By Rupert Cutler
I was an Assistant Executive Director of The Wilderness Society in Washington, D.C., assigned by Executive Director Stewart Brandborg to help pro-wilderness grass roots groups in the eastern states, when the West Virginia Highland Conservancy was created in 1967. It was my good fortune to fall in with the crowd that became the organization’s founders, as I hiked and canoed the national forest roadless areas in West Virginia to identify candidate wilderness areas.
(I’d been the managing editor of the National Wildlife Federation’s magazine, National Wildlife, previous to 1965, and I left TWS in 1969 to attend Michigan State University where I received my Ph.D. degree in 1972. My dissertation was a study of lawsuits involving the U.S. Forest Service.

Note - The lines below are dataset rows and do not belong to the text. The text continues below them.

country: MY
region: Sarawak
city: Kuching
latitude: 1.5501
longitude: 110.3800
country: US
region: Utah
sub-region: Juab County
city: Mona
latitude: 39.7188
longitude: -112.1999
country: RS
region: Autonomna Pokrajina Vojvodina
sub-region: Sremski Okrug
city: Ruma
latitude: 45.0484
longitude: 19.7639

I was an MSU faculty member until President Carter appointed me Assistant Secretary of Agriculture for Natural Resources and Environment in 1977. In that capacity I supervised the U.S. Forest Service and Soil Conservation Service, now the NRCS, and initiated the Roadless Area Review and Evaluation [RARE II] that created the national roadless area inventory.)
Fifty years on, my memories of those early days of the WVHC are fragmentary at best. I do recall brainstorming ideas for a new West Virginia conservation organization among a half-dozen save-the-back-country advocates in the farmhouse rented by D.C. canoeists Bob and Lucille Harrigan near Seneca Rocks. The participants came from Pittsburg, Charleston, Richmond and Washington, D.C. as well as from across West Virginia. Dave Elkinton’s book, “Fighting to Protect the Highlands,” jogged my memory with respect to the names of the founders I met with then, including Lou Greathouse, Lee Maynard, Joe Riffenberger, Joe Hutchison, and Bob Broughton.

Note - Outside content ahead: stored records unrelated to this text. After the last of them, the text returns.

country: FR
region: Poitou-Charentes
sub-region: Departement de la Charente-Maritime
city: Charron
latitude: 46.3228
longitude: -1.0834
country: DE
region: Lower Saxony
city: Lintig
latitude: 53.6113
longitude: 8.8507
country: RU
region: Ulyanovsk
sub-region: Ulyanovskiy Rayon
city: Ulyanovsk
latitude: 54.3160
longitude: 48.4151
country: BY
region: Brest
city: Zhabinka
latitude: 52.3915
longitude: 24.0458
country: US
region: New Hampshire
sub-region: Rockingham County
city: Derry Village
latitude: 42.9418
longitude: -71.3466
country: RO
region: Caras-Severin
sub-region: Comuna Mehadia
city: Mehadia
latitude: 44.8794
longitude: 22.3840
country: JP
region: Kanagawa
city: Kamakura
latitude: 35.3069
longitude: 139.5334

Elkinton’s book does a great job of describing the first Fall Highlands Weekend Review on Spruce Knob in October of 1965 during which this photo was taken. You can see Joe Hutchison seated behind me. Joe was master of ceremonies for the “camp meeting” we had in the cold rain under a big church revival tent. I was reciting a list of all the development projects being proposed for the highlands that we conservationists were concerned about, including the Highland Scenic Highway, Royal Glen Dam and more ARC highways.
Our audience of influential people included Senator Robert Byrd, Interior Secretary Stewart Udall, and Monongahela National Forester Ephe Olliver. We hoped they’d get the point that West Virginia conservationists—and nonresidents who also cherished the West Virginia back country and wild rivers—were in the process of becoming politically organized and that they would hear from us on a continuing basis. That embryonic political force became the West Virginia Highland Conservancy.
I have reservations at the Canaan Valley Resort for September 15-17 and I’m looking forward to recollections of the founding days.